[ENTRIES SUPPLIED Boundary: Start]

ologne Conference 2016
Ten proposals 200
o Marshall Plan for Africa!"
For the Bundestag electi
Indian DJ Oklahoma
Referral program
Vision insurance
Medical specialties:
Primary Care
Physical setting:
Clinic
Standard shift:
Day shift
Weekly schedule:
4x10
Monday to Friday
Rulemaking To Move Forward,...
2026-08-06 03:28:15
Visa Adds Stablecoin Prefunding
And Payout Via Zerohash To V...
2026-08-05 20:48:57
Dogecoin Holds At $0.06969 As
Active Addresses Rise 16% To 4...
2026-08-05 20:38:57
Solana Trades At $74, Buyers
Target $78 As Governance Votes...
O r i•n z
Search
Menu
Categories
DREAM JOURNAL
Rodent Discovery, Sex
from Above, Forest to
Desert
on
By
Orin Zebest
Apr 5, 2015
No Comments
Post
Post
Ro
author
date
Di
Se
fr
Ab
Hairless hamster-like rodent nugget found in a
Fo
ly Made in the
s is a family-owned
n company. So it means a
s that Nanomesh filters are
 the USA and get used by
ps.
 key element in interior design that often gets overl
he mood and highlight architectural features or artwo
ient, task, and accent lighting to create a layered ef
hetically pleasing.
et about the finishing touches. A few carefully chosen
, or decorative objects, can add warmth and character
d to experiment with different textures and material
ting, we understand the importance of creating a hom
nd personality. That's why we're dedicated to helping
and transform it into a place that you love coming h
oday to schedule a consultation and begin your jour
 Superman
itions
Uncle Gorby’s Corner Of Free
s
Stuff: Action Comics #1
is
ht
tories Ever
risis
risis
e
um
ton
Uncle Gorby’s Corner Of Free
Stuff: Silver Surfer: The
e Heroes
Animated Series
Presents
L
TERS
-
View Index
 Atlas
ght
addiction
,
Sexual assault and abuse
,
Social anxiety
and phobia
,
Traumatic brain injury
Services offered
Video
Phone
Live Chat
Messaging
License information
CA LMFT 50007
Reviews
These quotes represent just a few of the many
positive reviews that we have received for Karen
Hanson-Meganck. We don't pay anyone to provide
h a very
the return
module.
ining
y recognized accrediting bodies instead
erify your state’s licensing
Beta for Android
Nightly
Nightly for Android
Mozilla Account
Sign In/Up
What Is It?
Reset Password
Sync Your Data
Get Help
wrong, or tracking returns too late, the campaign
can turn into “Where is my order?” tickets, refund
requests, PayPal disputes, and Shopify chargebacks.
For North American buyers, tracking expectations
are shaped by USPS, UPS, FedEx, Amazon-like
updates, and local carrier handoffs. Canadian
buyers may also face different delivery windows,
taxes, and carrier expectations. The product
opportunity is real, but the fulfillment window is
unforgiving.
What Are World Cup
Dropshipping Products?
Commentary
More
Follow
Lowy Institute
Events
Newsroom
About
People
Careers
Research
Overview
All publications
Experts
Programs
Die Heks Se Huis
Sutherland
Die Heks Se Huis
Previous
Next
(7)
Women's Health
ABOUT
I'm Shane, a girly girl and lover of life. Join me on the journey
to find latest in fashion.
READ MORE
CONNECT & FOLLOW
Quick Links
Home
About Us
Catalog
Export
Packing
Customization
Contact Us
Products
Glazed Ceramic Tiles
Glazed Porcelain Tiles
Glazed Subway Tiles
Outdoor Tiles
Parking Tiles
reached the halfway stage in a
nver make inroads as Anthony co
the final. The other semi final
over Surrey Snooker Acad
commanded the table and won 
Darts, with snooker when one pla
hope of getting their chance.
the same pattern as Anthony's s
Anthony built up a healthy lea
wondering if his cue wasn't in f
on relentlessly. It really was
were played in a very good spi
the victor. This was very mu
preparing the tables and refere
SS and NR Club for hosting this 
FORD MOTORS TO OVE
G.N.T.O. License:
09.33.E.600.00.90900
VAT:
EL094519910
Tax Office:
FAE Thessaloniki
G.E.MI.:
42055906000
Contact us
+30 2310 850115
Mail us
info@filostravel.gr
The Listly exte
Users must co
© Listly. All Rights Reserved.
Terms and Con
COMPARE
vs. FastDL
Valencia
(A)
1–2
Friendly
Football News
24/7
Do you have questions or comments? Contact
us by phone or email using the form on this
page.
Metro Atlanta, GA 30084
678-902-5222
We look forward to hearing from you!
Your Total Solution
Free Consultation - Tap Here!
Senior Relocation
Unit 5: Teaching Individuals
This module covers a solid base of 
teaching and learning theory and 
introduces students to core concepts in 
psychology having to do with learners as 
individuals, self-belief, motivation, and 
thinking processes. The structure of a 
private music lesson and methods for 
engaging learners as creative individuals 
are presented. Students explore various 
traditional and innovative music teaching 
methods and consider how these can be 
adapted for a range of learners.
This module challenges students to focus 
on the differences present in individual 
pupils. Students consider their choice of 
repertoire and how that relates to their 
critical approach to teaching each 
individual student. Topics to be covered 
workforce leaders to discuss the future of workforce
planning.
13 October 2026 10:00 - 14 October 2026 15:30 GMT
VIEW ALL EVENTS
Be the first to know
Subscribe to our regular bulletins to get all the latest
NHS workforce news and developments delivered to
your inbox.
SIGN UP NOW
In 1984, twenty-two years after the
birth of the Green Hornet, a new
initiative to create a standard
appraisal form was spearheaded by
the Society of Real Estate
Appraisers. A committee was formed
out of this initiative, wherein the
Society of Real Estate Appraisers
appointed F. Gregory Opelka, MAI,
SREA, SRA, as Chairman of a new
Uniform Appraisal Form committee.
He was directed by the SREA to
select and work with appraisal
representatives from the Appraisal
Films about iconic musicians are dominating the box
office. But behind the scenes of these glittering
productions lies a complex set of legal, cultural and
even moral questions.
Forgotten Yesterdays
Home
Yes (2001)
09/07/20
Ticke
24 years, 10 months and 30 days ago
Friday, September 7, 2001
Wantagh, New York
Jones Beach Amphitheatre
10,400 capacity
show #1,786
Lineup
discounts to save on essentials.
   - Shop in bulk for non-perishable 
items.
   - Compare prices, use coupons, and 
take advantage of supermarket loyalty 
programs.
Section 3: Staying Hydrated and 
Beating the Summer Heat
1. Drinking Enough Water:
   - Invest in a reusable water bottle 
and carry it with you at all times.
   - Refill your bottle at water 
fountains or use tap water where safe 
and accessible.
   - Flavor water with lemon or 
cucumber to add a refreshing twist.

[ENTRIES SUPPLIED Boundary: End]

TASK DIRECTIONS — Copy out every line of the data in which the word "bottle" is found.

WRITTEN REPLY —
   - Invest in a reusable water bottle 
   - Refill your bottle at water 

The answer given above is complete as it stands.